Keeping Designing Windows’ name in front of those mostly likely to steer business its way is an effective part of its marketing efforts. “Because we deal with second-home owners, a lot of times we have to get keys from the local realtors to go into the condos when the owners are not there. Every time we go get a key, we give that realtor a business card—whether we go there one time or five times, they’ll get a business card and that way they are constantly reminded of who we are,” says Priestley.

But it doesn’t stop there: pens, notepads, gift bags and even drink coasters are handed out—each prominently displaying the company’s name, address and telephone number and, in most cases, featuring a likeness of the little yellow cottage showroom so immediately identified with Designing Windows.

GET RIGHT ON IT

Debbie and Jerry Priestley moved their business into the cottage shortly after starting Designing Windows in 1997. They began working out of their home, but soon that had to change. “We realized that working out of your home just consumes your whole life,” Priestley says.

They saw the cottage for rent, and although it was listed as residential they found they could run an office out of it. When it came up for sale, they bought it.

Built in 1961, the two-story cottage needed a lot of renovation. “It’s an old beach cottage that we converted. It’s bright yellow outside with blue shutters. Inside we have 16 windows. In each window I have either a shutter or a custom window treatment to show customers different window treatment ideas. I have four showrooms that are full of fabric lines, trim lines, wallpaper, hardware. We have a lot of working displays—big ones, not the hand samples,” she says.

Debbie Priestley’s background in the business began when she was child. Her mother, Carol Suttka, had a fabric store and did sewing and alterations upstairs. “So when I was 13 I used to sell dress fabrics. I have grown up in the fabrics business,” Priestley says. “Everything I’ve learned I basically learned from my mom.”
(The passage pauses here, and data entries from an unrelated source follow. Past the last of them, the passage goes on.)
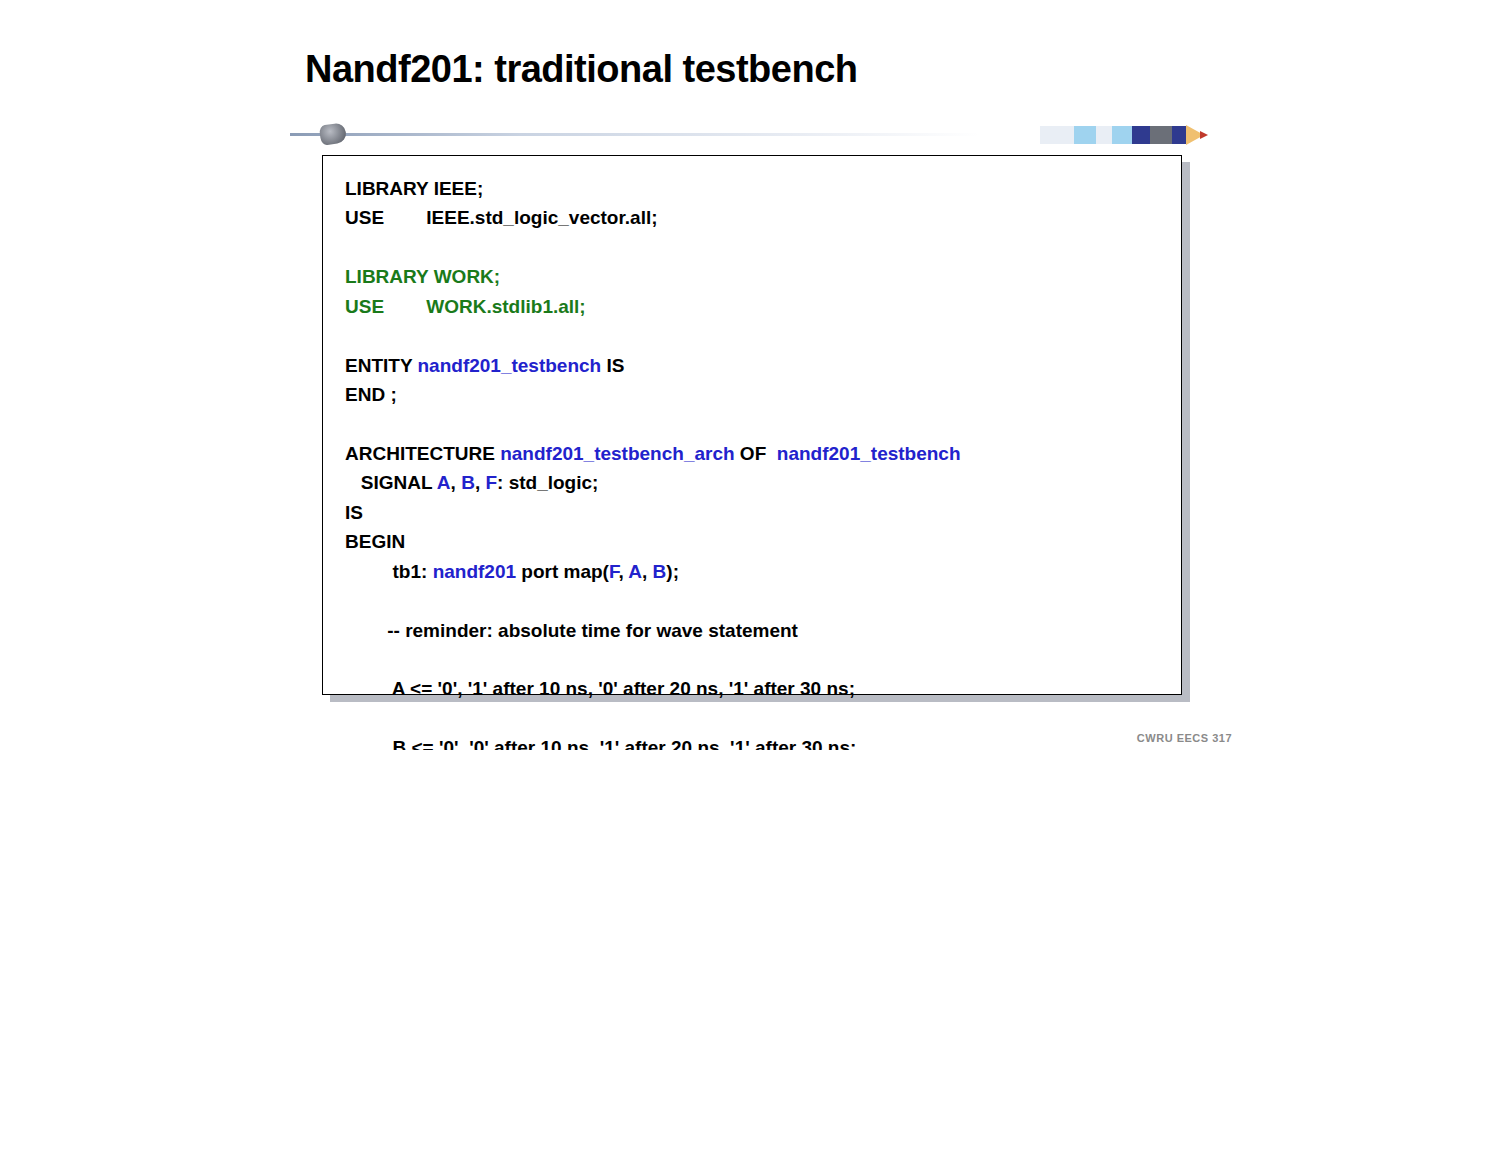Nandf201: traditional testbench
LIBRARY IEEE;
USE        IEEE.std_logic_vector.all;

LIBRARY WORK;
USE        WORK.stdlib1.all;

ENTITY nandf201_testbench IS
END ;

ARCHITECTURE nandf201_testbench_arch OF  nandf201_testbench
   SIGNAL A, B, F: std_logic;
IS
BEGIN
         tb1: nandf201 port map(F, A, B);

        -- reminder: absolute time for wave statement

         A <= '0', '1' after 10 ns, '0' after 20 ns, '1' after 30 ns;

         B <= '0', '0' after 10 ns, '1' after 20 ns, '1' after 30 ns;
END;
CWRU EECS 317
In 1984 Debbie started working for her mother and father’s window treatments business, Interiors by Carol, and she ran one of their stores until 1994. Carol and Craig Suttka still run their business in Ocean Pines, MD, about 10 miles away. “They do the same business,” Priestley says. “My dad is an installer and my mom does the decorating.”


When Debbie and Jerry set out to open Designing Windows, the first thing they did was call mom. “I asked her how she would feel about me starting up my own business and she was very encouraging.”

From there on it has been a success story—one based on quality products, expertise, customer service and not solely on price. “Price is a factor,” Priestley admits, “but if somebody comes in [after shopping a discount or box store], we tell them right up front, ‘We are not competitive with every product; however, when you buy from us you get our knowledge.’ We give free in-home estimates, we have two in-shop installers—one of them being the owner. That’s very important. Customers know who is going into their homes, that it’s not somebody that they don’t know.

“My success is due to the people I work with. They helped make our business,” Priestley continues. “Our customer service is second to none. We have four wonderful decorators who go out and sell the jobs, and what’s nice about that is that while they’re out selling they know that back at the store their customers are still being taken care of.

“While the decorators are out selling I have two people here all the time making sure our business runs, answering the phones, taking care of customers. If there is a problem, we don’t wait until the end of the day. We get right on the problem, take care of it and resolve it.”